Yeila lloró y besó el crucifijo del rosario.
Cuando entendiste cómo funcionaba sentiste un lazo viejo desanudarse en el pecho. Era 20 de diciembre. Faltaban tres días para que la familia llegara. Se habían conocido en Corrientes, y en un cruce de camiones tu padre y su padre habían acordaron una dote altísima. Tengo tres hijas buenas, sanas y respetuosas -le gustaba decir-, y eso vale más que el oro.
La hendija entre dos construcciones era lo que quedaba, Rosina. Y el viento que adentro de esa manga en palabras de Yeila era una bestia inclemente que abría la boca para llevarse o tragarse a sus hijos.

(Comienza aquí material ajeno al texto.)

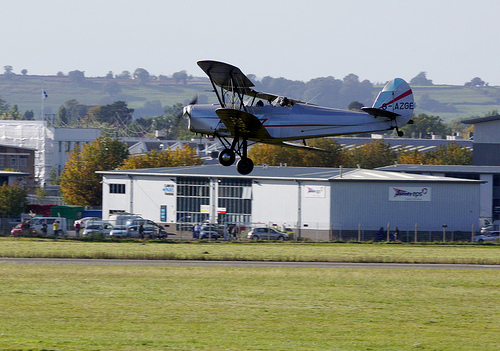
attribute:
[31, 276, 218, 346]
grass — green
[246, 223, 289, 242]
car — small, grey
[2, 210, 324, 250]
lot — parking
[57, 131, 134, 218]
tree — large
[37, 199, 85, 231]
container — green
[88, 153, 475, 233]
building — white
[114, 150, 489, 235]
building — grey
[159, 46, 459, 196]
plane — silver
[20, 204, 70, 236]
van — white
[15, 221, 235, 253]
parking lot — full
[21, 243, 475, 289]
runway — paved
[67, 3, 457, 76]
sky — bright grey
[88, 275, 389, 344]
grass — green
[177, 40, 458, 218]
plane — grey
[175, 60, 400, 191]
plane — red, striped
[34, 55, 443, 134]
hill — rising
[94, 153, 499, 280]
building — white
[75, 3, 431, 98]
clouds — grey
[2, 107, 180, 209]
building — white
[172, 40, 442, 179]
plane — flying, low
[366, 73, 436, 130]
stablizer — vertical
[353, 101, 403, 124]
stablizer — horizontal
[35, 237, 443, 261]
grass — green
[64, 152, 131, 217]
trees — green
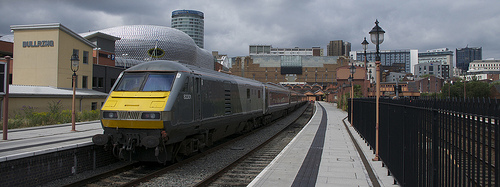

No sabías a donde te llevaba pero con arrancarte de la casa y escupirte en un lugar a donde no hubiera mujeres con baldes y trapos mirándote atónitas por no manchar ni una gota de sangre, y a donde no estuviera él, que ni conocías, pero ya tenía en tus sueños la cara de un futuro negro, bastaba. Aunque ese lugar fuera ningún lugar.
Los días pasaron con el tiempo propio de los días que no se desean. La Yeila no le decía a todo el mundo lo de los vientos, sólo cuando la situación lo ameritaba. La sabiduría de una gitana no se le niega al que sufre, decía. Las navidades después de las desapariciones se teñían de una herrumbre de angustia para los que quedaban, aunque nadie preguntara jamás nada.
Ese día viste la camioneta de tu hermana asomarse por la lomada del Parque Industrial. Te hubiera gustado verla llegar, decirle qué bueno que viniste, dos años ya, una navidad juntas, al fin. Mostrarle el vestido que la Colicha te cosió y que tu mamá decoró con mostacillas doradas para recibir al hombre y a su familia. Mirá la mami qué mano para bordar. Te hubiera gustado llevarla al patio y enseñarle cómo se asaban lento los corderos que el Omar había mandado a comprar al campo. Te hubiera gustado reírse de su impaciencia, hacer clericó a escondidas y terminar borrachas en la mesa del patio.
Pero era en ese momento, Rosina , no había otra chance: las sábanas colgaban pesadas sobre las sogas del fondo y no había ni un pájaro en el cielo, ni un movimiento en el aire, sólo el murmullo de los patios, preparándose para la fiesta del día antes de nochebuena, que sigue hasta el 25 a la noche.
Corriste ciega, entraste de costado levantando el revoque con la espalda. Avanzaste por el pasillo y viste tu casa hacerse más chiquita y más chiquita. El humo de los corderos asándose se levantaba sobre los techos. Más adentro, Rosina. Tu vestido de mostacillas doradas sobre una silla, chau mamá, chau Selva, chau mar con acantilados, chau Yeila y gracias.
Un aire frío te envolvió los tobillos y te llenaste las uñas de arena fina. Un olor a tierra negra y secreta te hizo temer y lloraste. Ofreciste una resistencia que reconociste haber tenido en otro momento. Un viento endiablado entró por el túnel. Viste pasar la camioneta de tu hermana por el último hilo de luz. No hubo nada más, Rosina. La vida, la vida de otros atrás, el balde con los trapos blancos y puros, tu vida impura, la dote paga, el desconocido viajando a tu encuentro, tu vida para otros afuera del pasillo y vos sola con el viento. Tu cuerpo desapareció en el remolino.